→ **RINCIAN TUGAS**: Tulis ulang tanpa perubahan bagian teks tentang film Avatar: Fire and Ash, mulai dari "Tim Teaterdotco - Jumat, 11" sampai dengan "Way of Water.".

→ **TEKS YANG DISAJIKAN**:
Avatar: Fire and Ash Bakal Jadi Film Paling Menguras Emosi di Waralaba Avatar

Tim Teaterdotco - Jumat, 11 Juli 2025 10:35 WIB
Avatar: Fire and Ash Bakal Jadi Film Paling Menguras Emosi di Waralaba Avatar

Film Avatar: Fire and Ash, sekuel ketiga dari saga Avatar karya James Cameron, dijadwalkan tayang pada 19 Desember 2025. Meski waktu rilisnya masih cukup lama, jalan cerita yang akan diangkat sudah mulai terungkap. Salah satu sorotan utama adalah dampak emosional dari kematian Neteyam, putra sulung Jake Sully dan Neytiri, dalam Avatar: The Way of Water.

Kematian Neteyam bukan sekadar tragedi, melainkan titik balik emosional bagi dua tokoh utama keluarga Sully: Lo’ak dan Tuktirey. Dalam wawancara terbaru dengan majalah Empire, pemeran keduanya—Britain Dalton dan Trinity Bliss—membagikan pandangan mereka tentang bagaimana kehilangan ini akan membentuk karakter masing-masing dalam film selanjutnya.

Lo’ak: Menyalahkan Diri Sendiri dan Menanggung Beban Kepemimpinan

Britain Dalton menjelaskan bahwa karakter Lo’ak, adik dari Neteyam, merupakan sosok yang sejak kecil memiliki jiwa kepemimpinan. Namun, selama ini ia merasa belum mendapatkan kepercayaan dari orang tuanya, terutama sang ayah. Kematian Neteyam, yang terjadi dalam situasi penuh tekanan, meninggalkan luka yang mendalam dalam diri Lo’ak.

→ **CATATAN YANG DISEDIAKAN**:
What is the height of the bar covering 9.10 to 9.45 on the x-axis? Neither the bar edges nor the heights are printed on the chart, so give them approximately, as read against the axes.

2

--

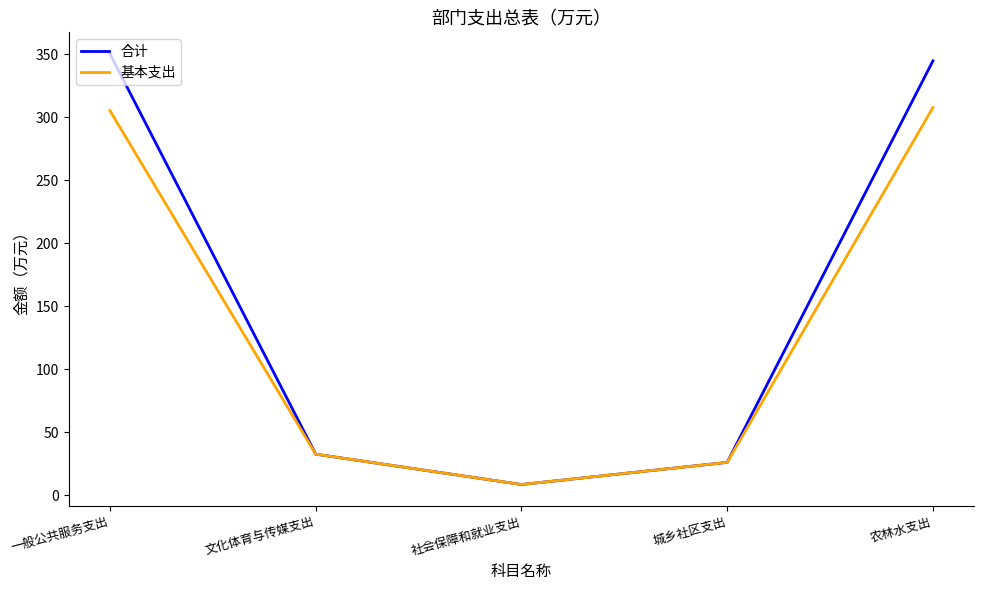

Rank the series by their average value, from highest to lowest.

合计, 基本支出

→ **PENYELESAIAN LATIHAN**:
Tim Teaterdotco - Jumat, 11 Juli 2025 10:35 WIB
Avatar: Fire and Ash Bakal Jadi Film Paling Menguras Emosi di Waralaba Avatar

Film Avatar: Fire and Ash, sekuel ketiga dari saga Avatar karya James Cameron, dijadwalkan tayang pada 19 Desember 2025. Meski waktu rilisnya masih cukup lama, jalan cerita yang akan diangkat sudah mulai terungkap. Salah satu sorotan utama adalah dampak emosional dari kematian Neteyam, putra sulung Jake Sully dan Neytiri, dalam Avatar: The Way of Water.